> _Problem to solve_
Every line of the listing below must be printed again exactly, apart from its pictures.

<<<<

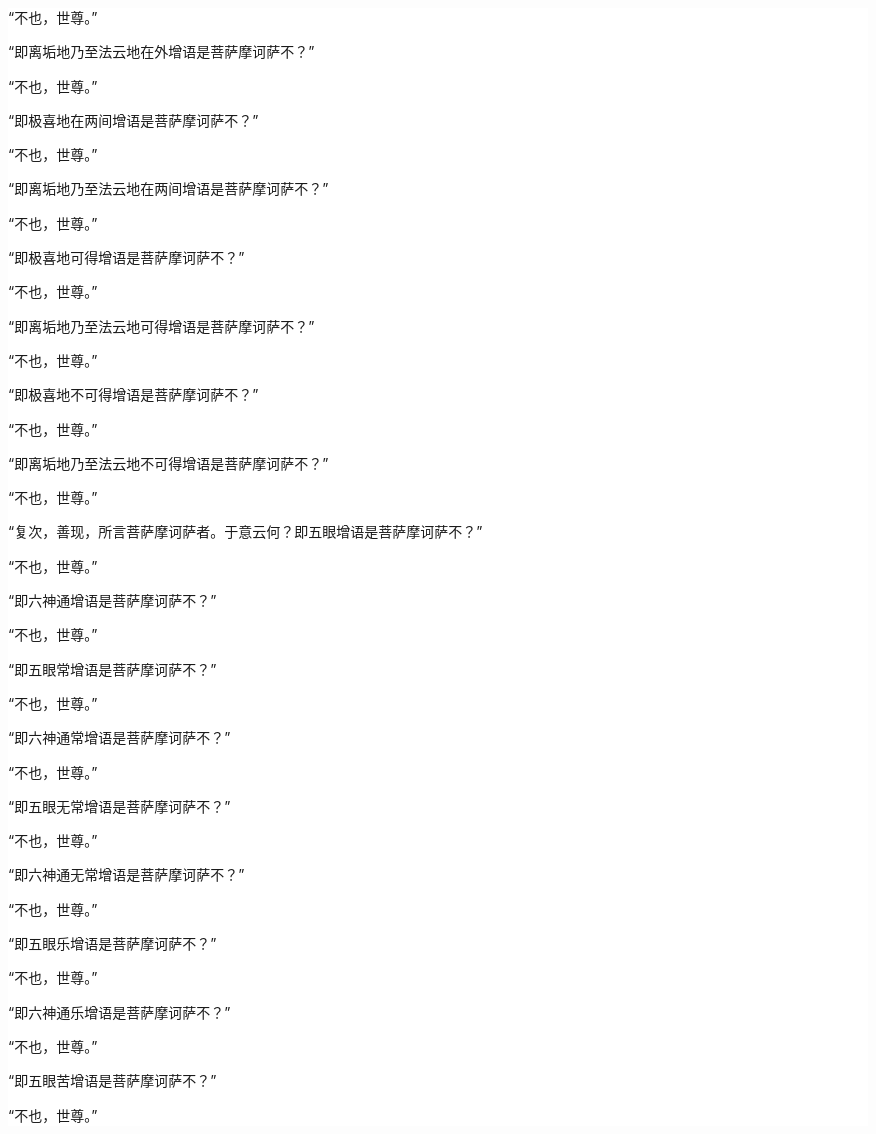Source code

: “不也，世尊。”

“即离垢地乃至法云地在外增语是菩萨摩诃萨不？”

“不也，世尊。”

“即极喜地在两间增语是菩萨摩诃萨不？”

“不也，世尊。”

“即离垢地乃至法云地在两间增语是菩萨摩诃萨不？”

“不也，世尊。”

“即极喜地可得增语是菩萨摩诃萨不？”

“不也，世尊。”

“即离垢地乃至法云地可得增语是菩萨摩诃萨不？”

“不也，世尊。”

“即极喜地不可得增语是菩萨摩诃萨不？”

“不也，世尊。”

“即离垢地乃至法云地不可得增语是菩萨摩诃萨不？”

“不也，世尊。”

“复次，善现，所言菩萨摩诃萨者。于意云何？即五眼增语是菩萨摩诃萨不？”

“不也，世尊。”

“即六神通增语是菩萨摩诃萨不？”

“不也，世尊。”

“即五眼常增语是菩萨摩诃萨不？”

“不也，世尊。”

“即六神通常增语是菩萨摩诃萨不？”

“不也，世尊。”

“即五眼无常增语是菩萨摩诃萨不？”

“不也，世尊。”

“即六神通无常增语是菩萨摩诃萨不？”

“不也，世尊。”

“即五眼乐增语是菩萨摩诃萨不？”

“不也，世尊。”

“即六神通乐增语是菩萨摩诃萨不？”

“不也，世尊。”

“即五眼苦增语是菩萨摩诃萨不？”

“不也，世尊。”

>>>>

> _Finished task_
Source code

: “不也，世尊。”

“即离垢地乃至法云地在外增语是菩萨摩诃萨不？”

“不也，世尊。”

“即极喜地在两间增语是菩萨摩诃萨不？”

“不也，世尊。”

“即离垢地乃至法云地在两间增语是菩萨摩诃萨不？”

“不也，世尊。”

“即极喜地可得增语是菩萨摩诃萨不？”

“不也，世尊。”

“即离垢地乃至法云地可得增语是菩萨摩诃萨不？”

“不也，世尊。”

“即极喜地不可得增语是菩萨摩诃萨不？”

“不也，世尊。”

“即离垢地乃至法云地不可得增语是菩萨摩诃萨不？”

“不也，世尊。”

“复次，善现，所言菩萨摩诃萨者。于意云何？即五眼增语是菩萨摩诃萨不？”

“不也，世尊。”

“即六神通增语是菩萨摩诃萨不？”

“不也，世尊。”

“即五眼常增语是菩萨摩诃萨不？”

“不也，世尊。”

“即六神通常增语是菩萨摩诃萨不？”

“不也，世尊。”

“即五眼无常增语是菩萨摩诃萨不？”

“不也，世尊。”

“即六神通无常增语是菩萨摩诃萨不？”

“不也，世尊。”

“即五眼乐增语是菩萨摩诃萨不？”

“不也，世尊。”

“即六神通乐增语是菩萨摩诃萨不？”

“不也，世尊。”

“即五眼苦增语是菩萨摩诃萨不？”

“不也，世尊。”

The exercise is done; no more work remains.